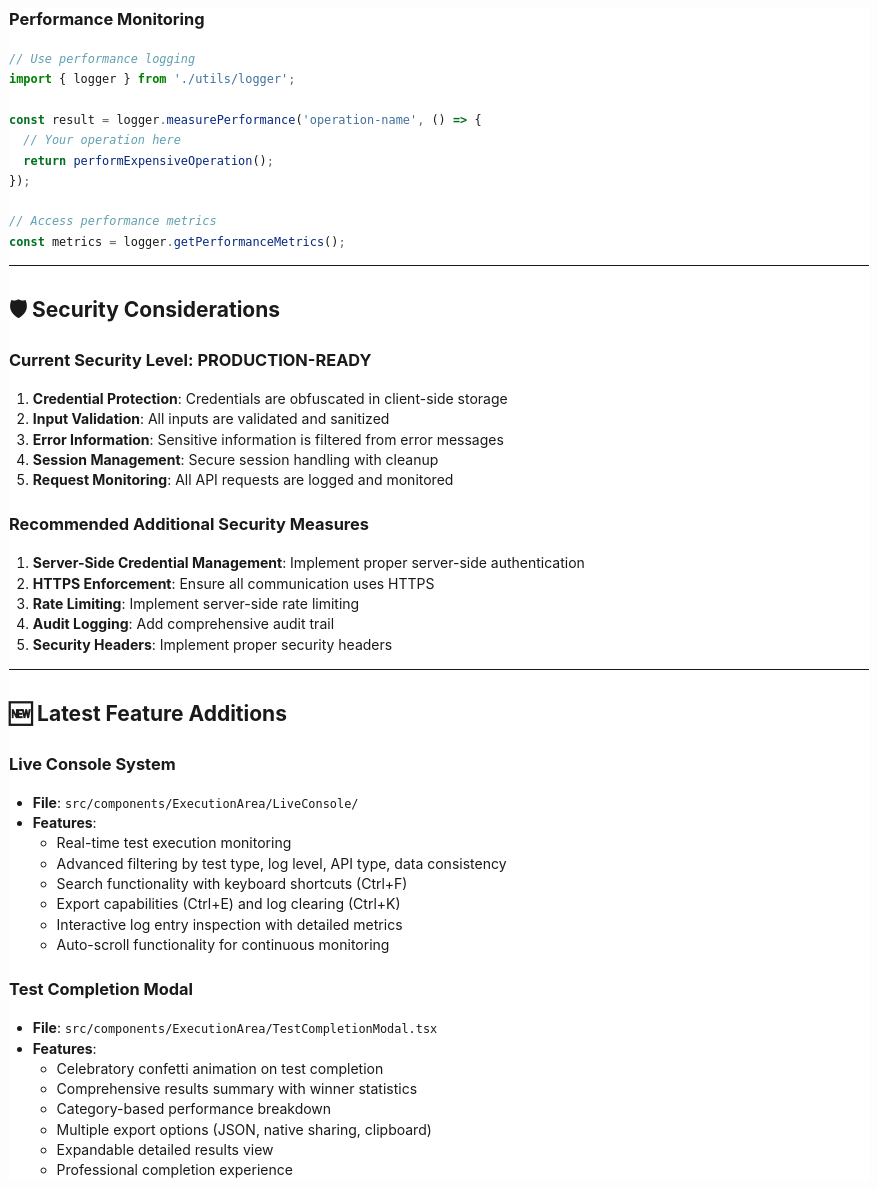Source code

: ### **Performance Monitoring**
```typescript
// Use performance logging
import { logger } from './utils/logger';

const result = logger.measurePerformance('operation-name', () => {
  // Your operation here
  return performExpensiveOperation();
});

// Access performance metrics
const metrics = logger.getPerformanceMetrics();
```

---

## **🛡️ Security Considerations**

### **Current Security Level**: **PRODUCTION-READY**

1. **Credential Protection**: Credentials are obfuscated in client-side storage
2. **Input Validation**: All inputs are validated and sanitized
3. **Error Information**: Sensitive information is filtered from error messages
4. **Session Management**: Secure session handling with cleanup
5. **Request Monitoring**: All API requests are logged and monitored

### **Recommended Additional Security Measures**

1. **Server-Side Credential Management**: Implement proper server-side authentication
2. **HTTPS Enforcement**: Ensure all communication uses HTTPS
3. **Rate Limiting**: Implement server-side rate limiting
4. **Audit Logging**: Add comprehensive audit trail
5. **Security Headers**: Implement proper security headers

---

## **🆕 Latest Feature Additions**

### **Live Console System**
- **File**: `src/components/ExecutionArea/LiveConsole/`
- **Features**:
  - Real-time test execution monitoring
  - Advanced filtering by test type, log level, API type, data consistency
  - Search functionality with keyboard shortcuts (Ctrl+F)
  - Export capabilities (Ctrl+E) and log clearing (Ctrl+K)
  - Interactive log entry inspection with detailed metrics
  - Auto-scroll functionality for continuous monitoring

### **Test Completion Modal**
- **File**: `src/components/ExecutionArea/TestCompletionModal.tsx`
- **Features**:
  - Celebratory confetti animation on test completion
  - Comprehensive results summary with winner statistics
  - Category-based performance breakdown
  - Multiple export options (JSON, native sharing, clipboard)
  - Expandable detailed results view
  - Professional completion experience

:::

## Task objective
Could you reproduce exactly the lines of the entries above, from the one with "4. **Session Management**: Secure" through the one with "1. **Server-Side Credential", and nothing else?

## Task answer
4. **Session Management**: Secure session handling with cleanup
5. **Request Monitoring**: All API requests are logged and monitored

### **Recommended Additional Security Measures**

1. **Server-Side Credential Management**: Implement proper server-side authentication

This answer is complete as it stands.